We have run a couple of articles recently about special offers for buying points:
- Avios has launched monthly subscription packages for buying points
- get up to a 70% bonus when you buy Virgin Points
- get up to a 100% bonus when you buy Hilton Honors points
These articles always generate feedback along the lines of ‘I never buy points’.
This approach is wrong on two levels.
The first reason why it’s wrong to never buy points ….
The first reason, which I don’t intend to go into again today, is that buying points CAN make financial sense.
I wrote a piece in 2021 explaining how I spent over £2,000 on Hilton Honors points to book our stay at Waldorf Astoria The Palm Dubai over Christmas – and how it saved me over 60% on the cash price.
Last year I also looked at the value of buying Hyatt points for their great value suite upgrade awards.
I’m not going over this ground again but it is worth reading the Waldorf article to learn more about my thinking. The bottom line, however, is that flight and hotel prices have been so high this year that it was very easy to make the maths stack up in your favour.
The second reason why it’s wrong to never buy points ….
….. is that you are already doing it.
This second reason is what I want to focus on today. You are ‘buying’ miles and points every day without fully realising it. Ironically, you are often paying more for them than you would pay in the points sales which many people dismiss.
There are three ways of obtaining frequent flyer miles and hotel points which are genuinely free:
- you fly the airline, or stay at the hotel, on a trip which someone else – usually your employer – is paying for
- you receive a sign-up bonus for taking out a new credit card
- you receive points from a product or service you would pay for anyway, and there is no alternative pseudo-cash reward (the Avios deal with Alan Boswell Insurance Brokers falls into this category – you can learn about that here)
That’s about it. All of the other points you earn are, de facto, being purchased.
After all ….
- when you earn miles and points from a credit card, you are turning down the chance to earn cash via a cashback credit card – I looked at some of the best UK cashback credit cards here
- if you convert Nectar points into Avios, you are losing out on 0.8p of free shopping for every Avios you receive
- if you convert Tesco Clubcard points into Virgin Points, you are losing out on 1p+ per point of value by redeeming for another partner offering 2.5x to 3x face value
- if you convert Heathrow Rewards points to Avios or Virgin Points, you are losing out on 1p of Heathrow shopping voucher or 2p of Heathrow parking voucher for every mile you earn
- if you convert Capital On Tap points from their Business Rewards Visa card (Capital On Tap review here) to Avios, you are giving up the alternative of 1p cashback – albeit there would be tax issues if you took the cash as this is a small business credit card
- if you convert American Express Membership Rewards points to travel rewards points, you are giving up 0.8p per point of pseudo-cash via Nectar as I explain here
There are other occasions where you may pay to take part in a deal purely to earn points:
- Barclays Avios Rewards charges you a £12 monthly fee to receive 1,500 Avios in return. (This is still a very good deal, because of the annual British Airways upgrade voucher you receive.)

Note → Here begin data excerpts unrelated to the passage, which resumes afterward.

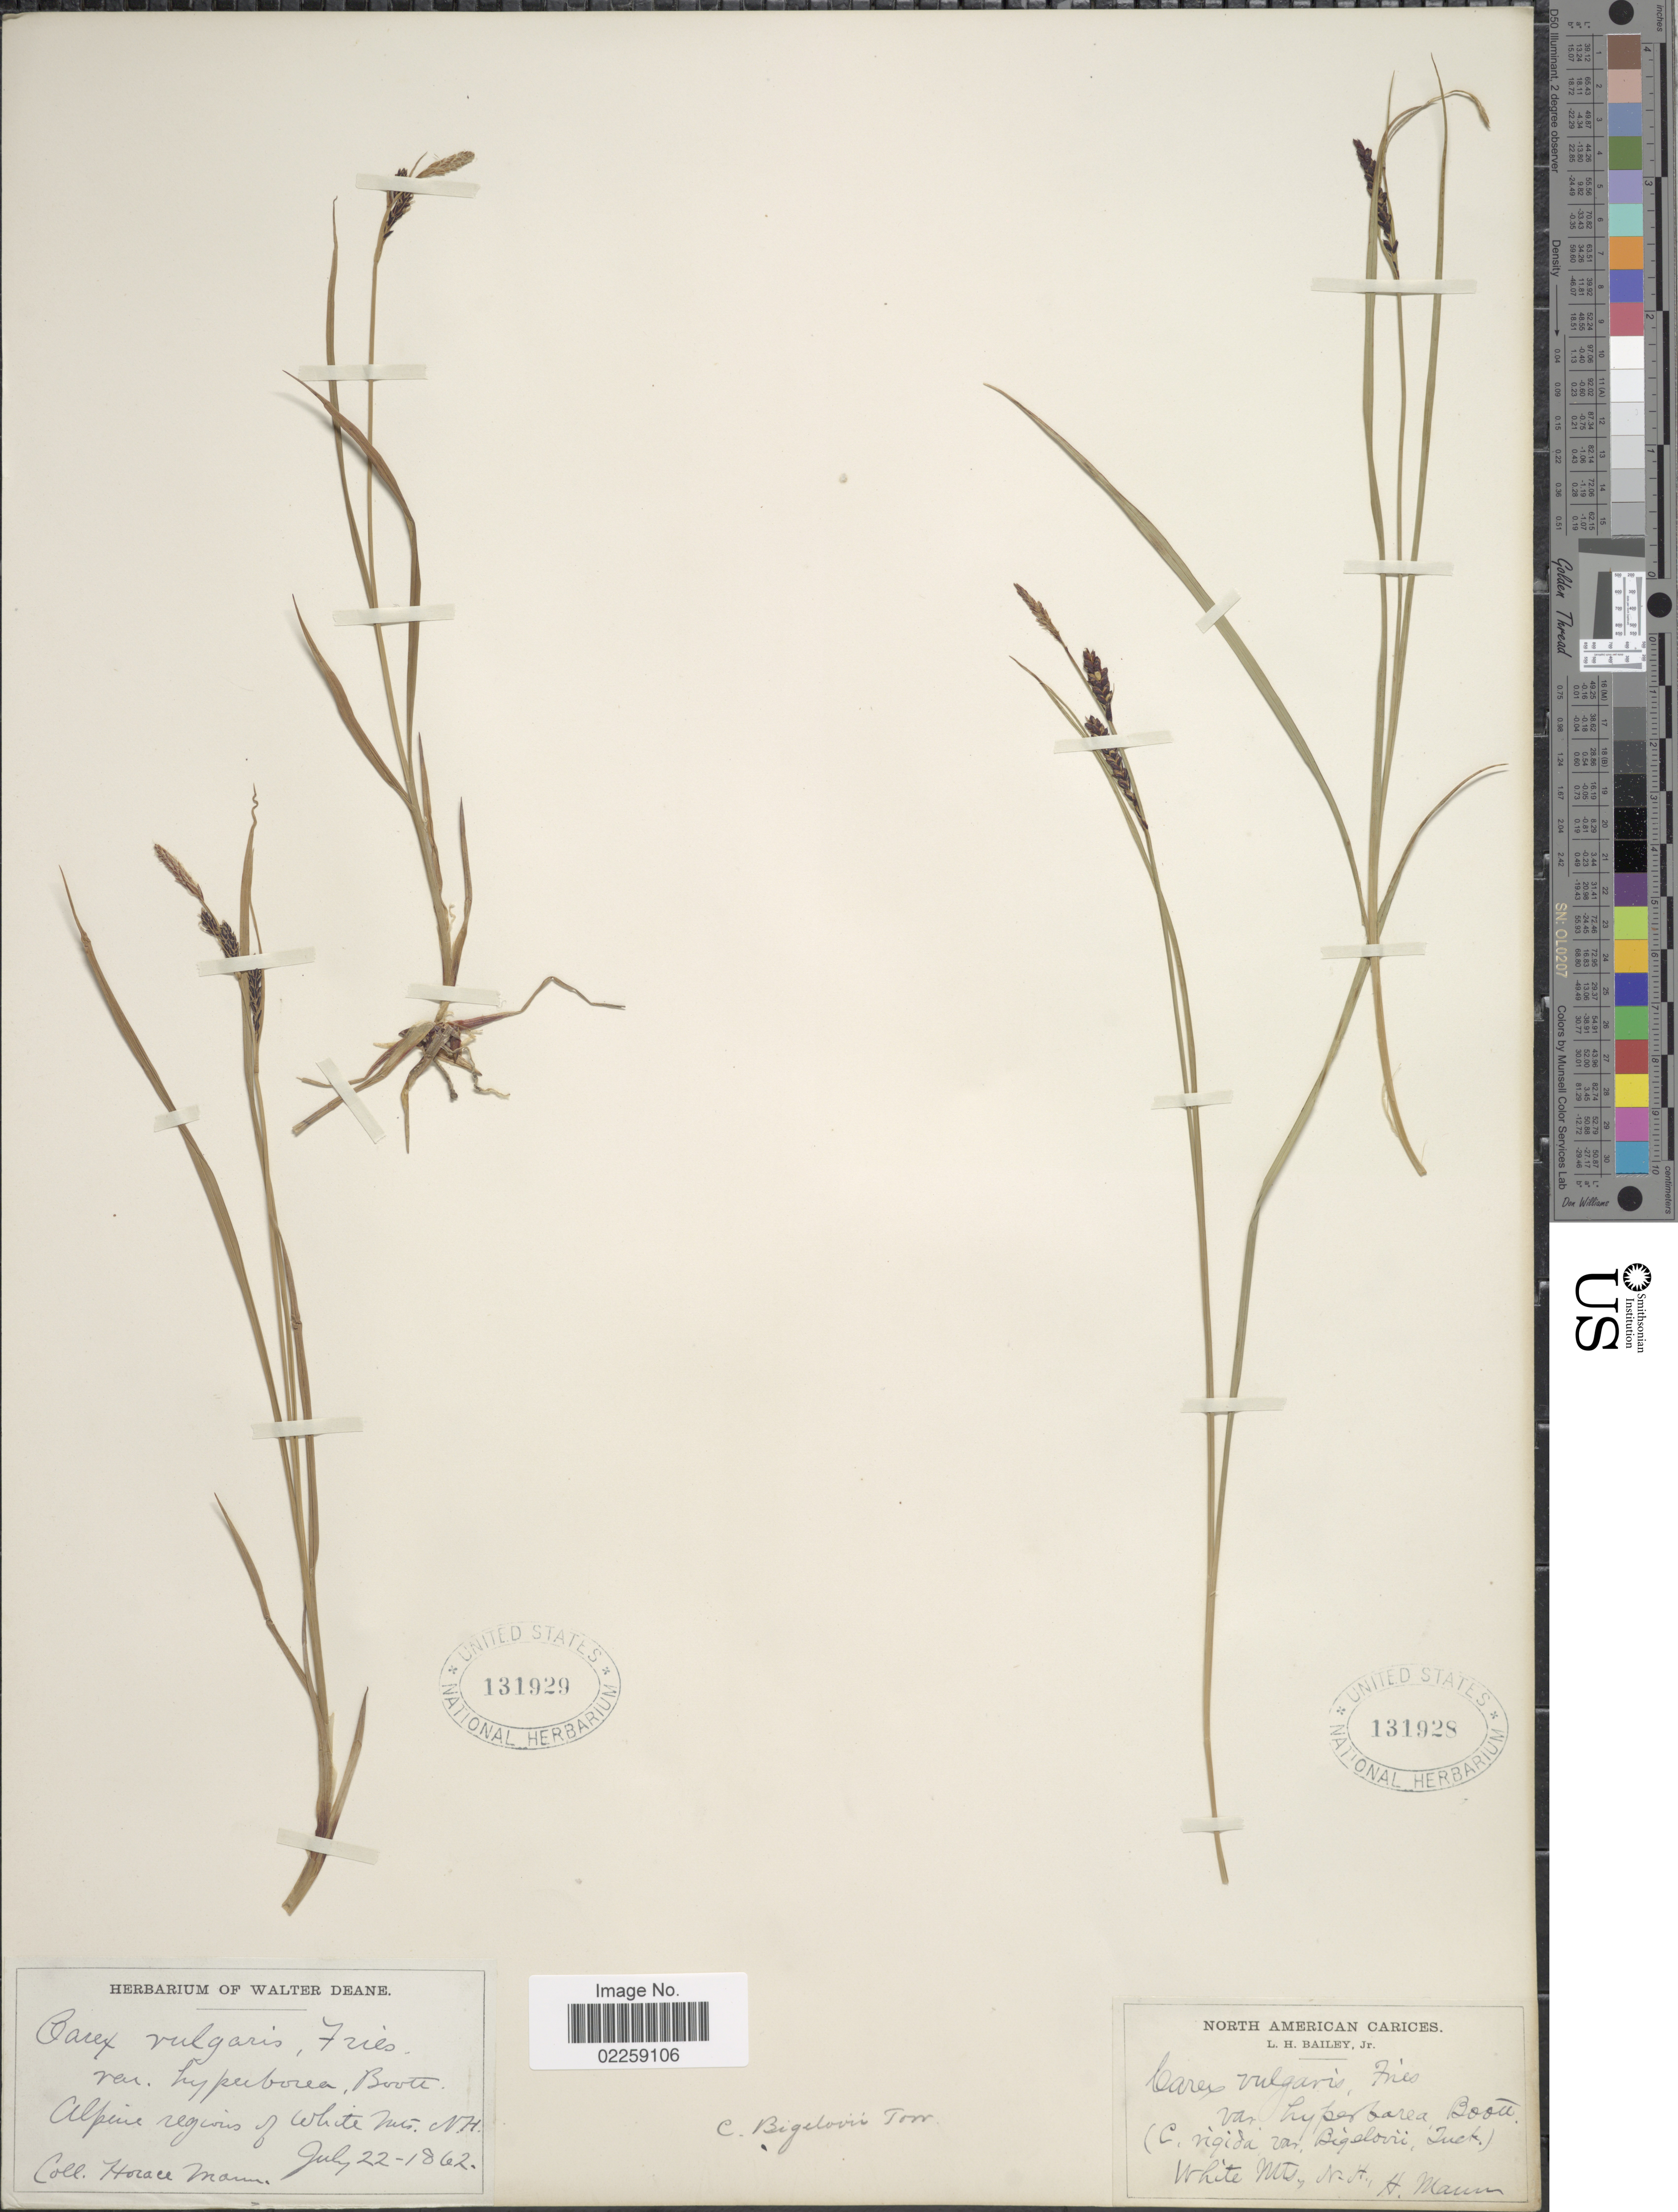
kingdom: Plantae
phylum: Tracheophyta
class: Liliopsida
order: Poales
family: Cyperaceae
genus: Carex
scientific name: Carex bigelowii subsp. bigelowii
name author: Torr. ex Schwein.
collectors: H. Mann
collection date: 1862-07-22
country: United States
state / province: New Hampshire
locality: Alpine regions of White Mts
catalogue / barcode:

- We occasionally cover offers such as The Spectator subscription deal – click here – which lets you ‘buy’ Avios for 1.2p by subscribing to the magazine. There is also the excellent Economist offer running at the moment which lets you ‘buy’ Avios for 0.8p – and get a year of digital magazines.
Many of these options require you to pull a trigger, just like buying points
There is, psychologically, a difference between pulling out your credit card to buy miles and points and just picking them up automatically. I get that.
When you use your British Airways American Express card, the Avios just turn up. You are not ‘buying’ the Avios by specifically making a transaction, if you see what I am getting at.
Whenever you log in to Nectar, American Express Membership Rewards, Capital On Tap, Tesco Clubcard or Heathrow Rewards and make a transfer into Avios, Virgin Points etc, you are ‘actively’ buying those points just as if you’d gone to the ‘buy Avios’ page on ba.com.
The point I wanted to get across in this article is that we are all buying points, all the time – we just don’t always realise it.
Actively buying more points by pulling out your credit card should be seen in the context of this.
Whenever you buy points directly OR transfer in from another programme such as Membership Rewards, you need to have a relatively firm plan for using them.
At the end of the day you need a good excuse to swap cash (very useful) for points (not so useful, as you’ll discover if you try to pay for your dry cleaning with Avios or Virgin Points).